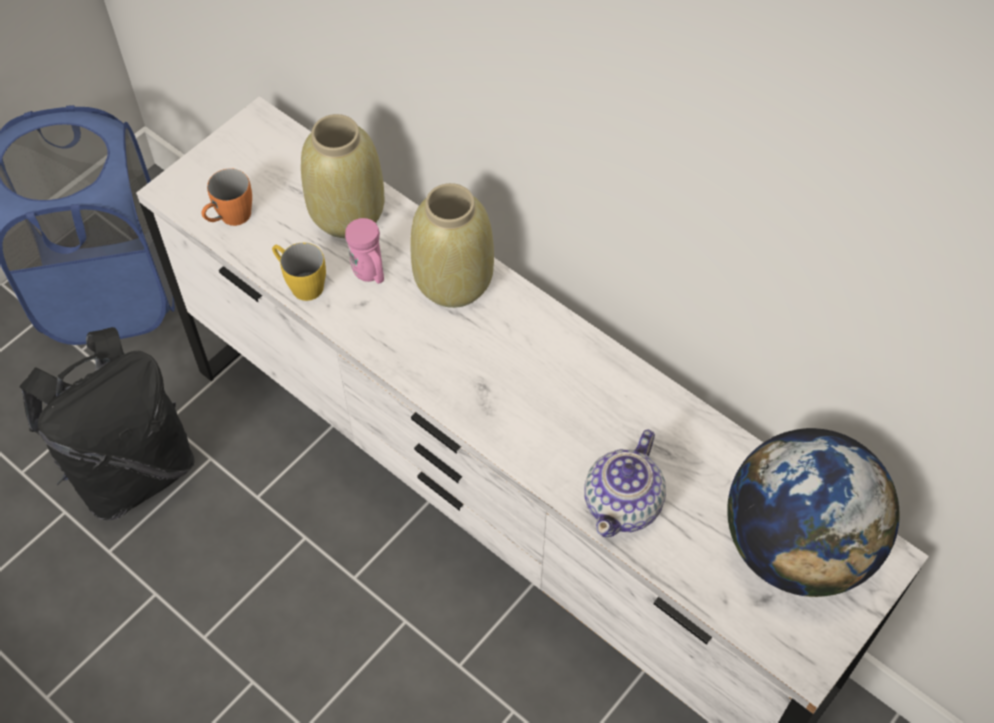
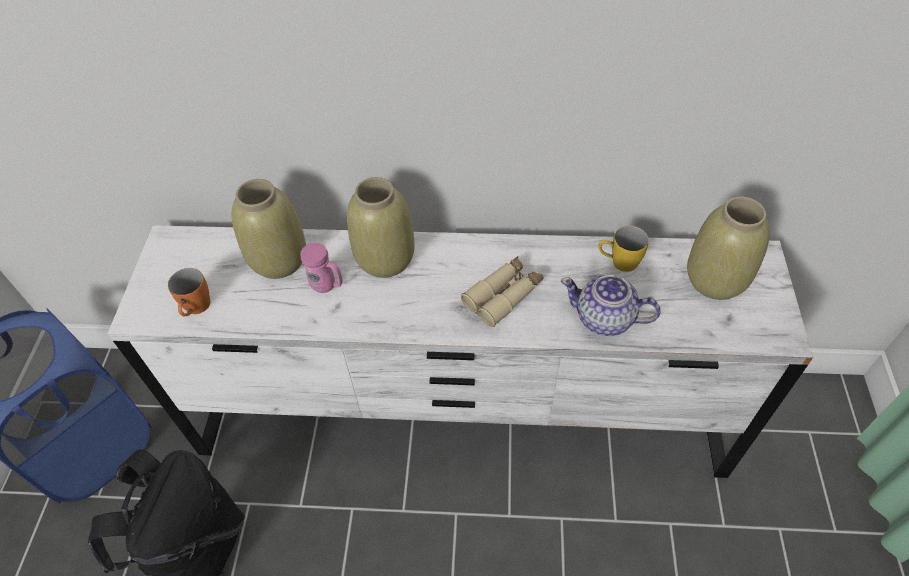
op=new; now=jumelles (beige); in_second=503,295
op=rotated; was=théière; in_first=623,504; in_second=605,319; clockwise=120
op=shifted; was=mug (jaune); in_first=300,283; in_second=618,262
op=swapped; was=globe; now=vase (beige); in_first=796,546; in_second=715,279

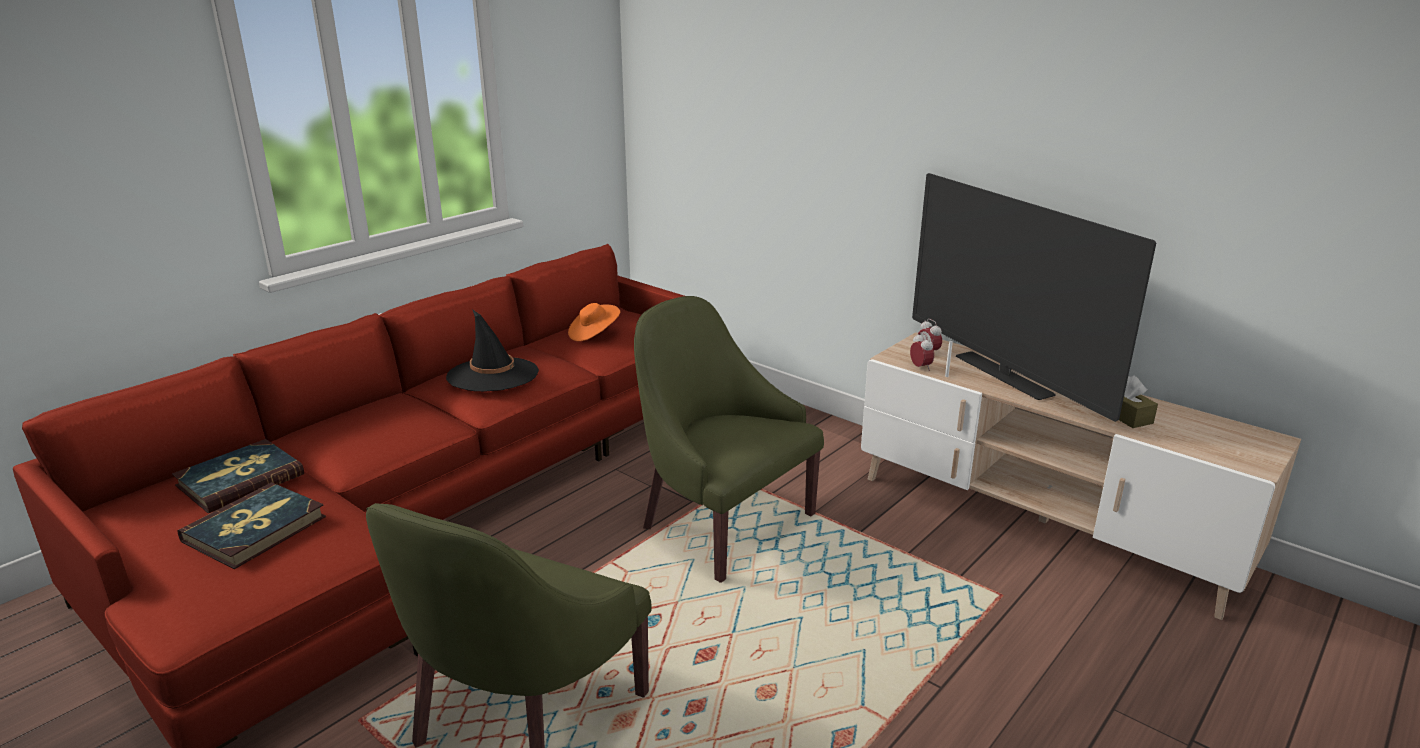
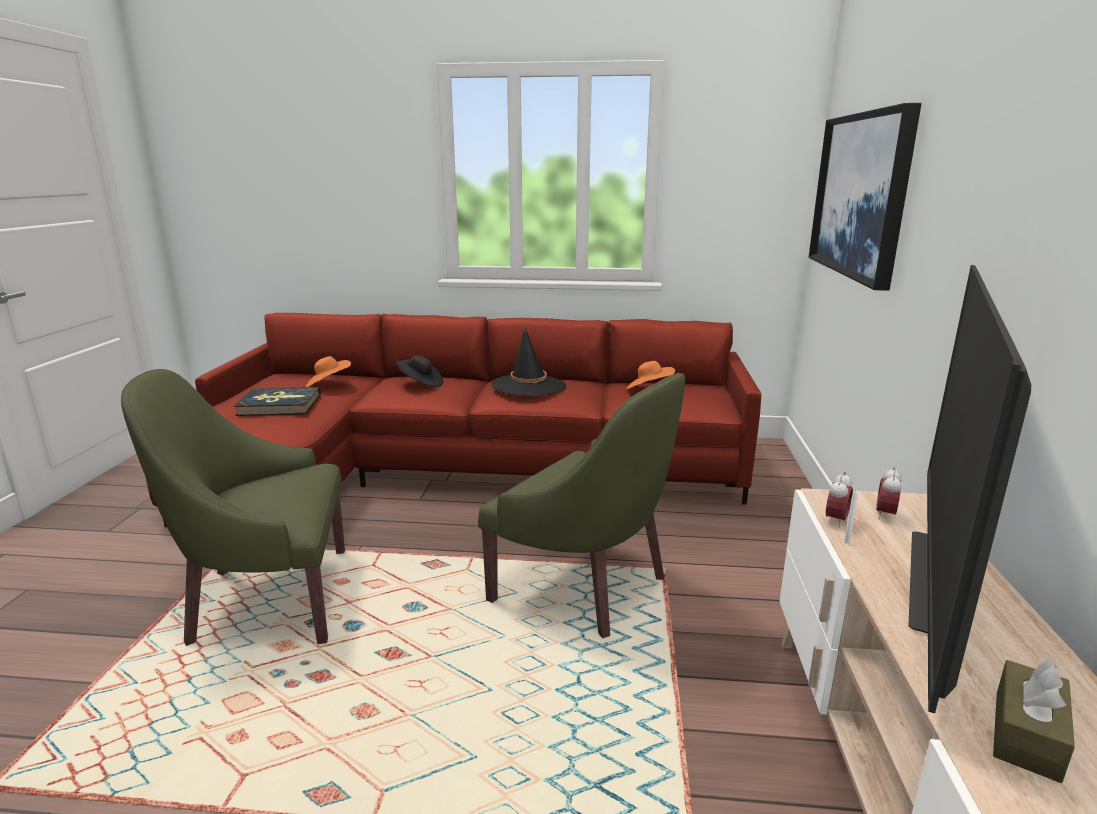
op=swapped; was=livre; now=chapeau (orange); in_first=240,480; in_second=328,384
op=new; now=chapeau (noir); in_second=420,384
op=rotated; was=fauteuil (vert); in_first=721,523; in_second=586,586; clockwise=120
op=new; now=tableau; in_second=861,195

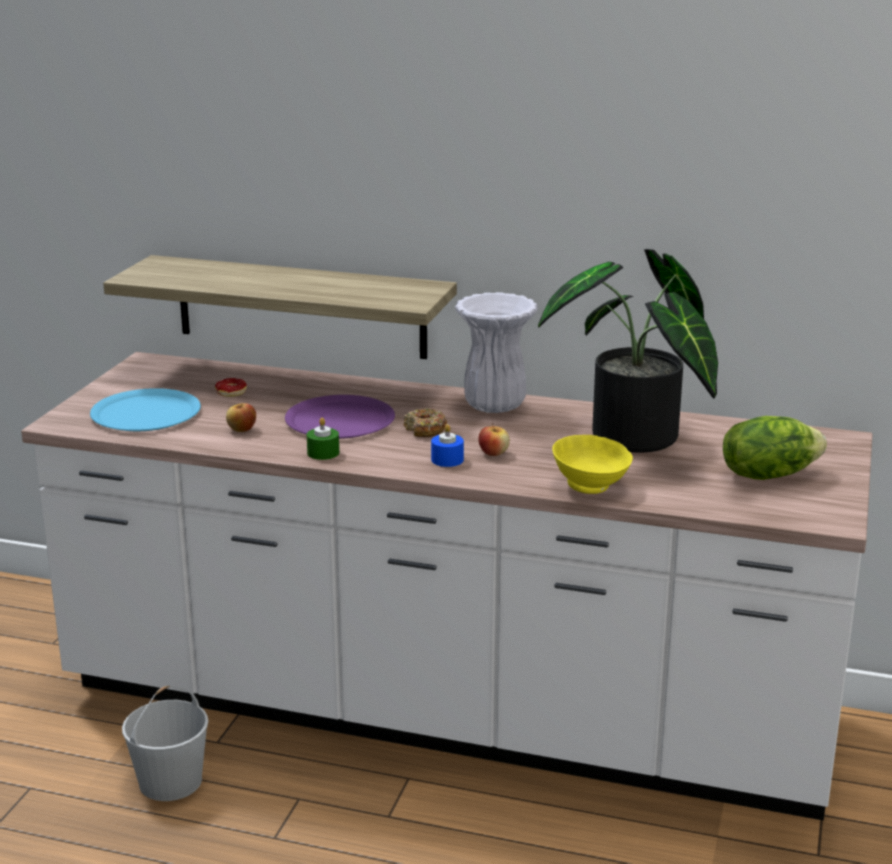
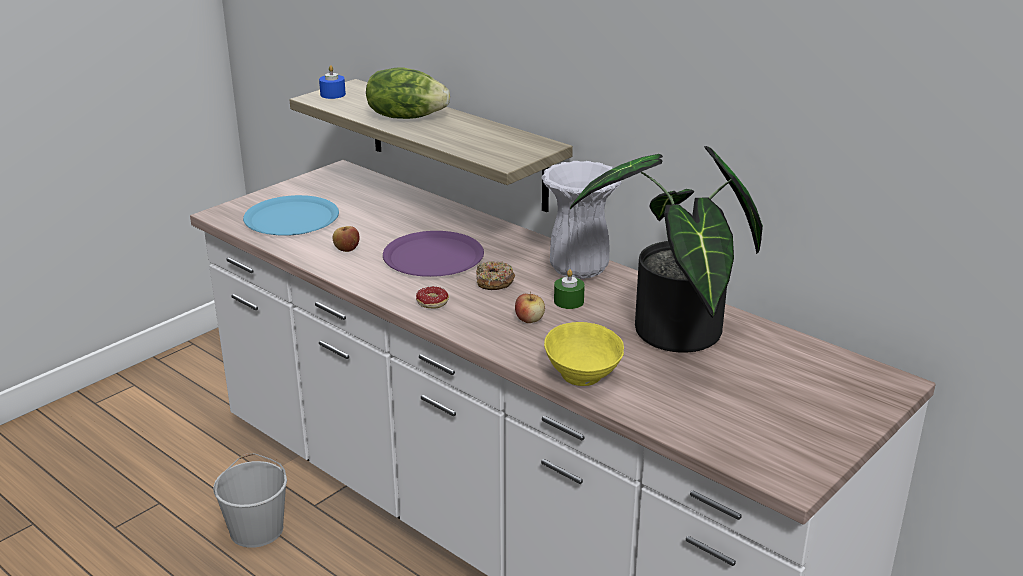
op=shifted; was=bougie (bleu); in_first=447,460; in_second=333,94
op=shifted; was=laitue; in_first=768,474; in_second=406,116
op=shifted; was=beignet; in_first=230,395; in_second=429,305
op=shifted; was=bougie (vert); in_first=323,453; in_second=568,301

----------------------------------------

* **EXERCISE DETAILS**:
Transcribe the material exactly, keeping every word and none of the pictures.

* **SOLUTION FOR THIS EXERCISE**:
op=new; now=jumelles (beige); in_second=503,295
op=rotated; was=théière; in_first=623,504; in_second=605,319; clockwise=120
op=shifted; was=mug (jaune); in_first=300,283; in_second=618,262
op=swapped; was=globe; now=vase (beige); in_first=796,546; in_second=715,279

op=swapped; was=livre; now=chapeau (orange); in_first=240,480; in_second=328,384
op=new; now=chapeau (noir); in_second=420,384
op=rotated; was=fauteuil (vert); in_first=721,523; in_second=586,586; clockwise=120
op=new; now=tableau; in_second=861,195

op=shifted; was=bougie (bleu); in_first=447,460; in_second=333,94
op=shifted; was=laitue; in_first=768,474; in_second=406,116
op=shifted; was=beignet; in_first=230,395; in_second=429,305
op=shifted; was=bougie (vert); in_first=323,453; in_second=568,301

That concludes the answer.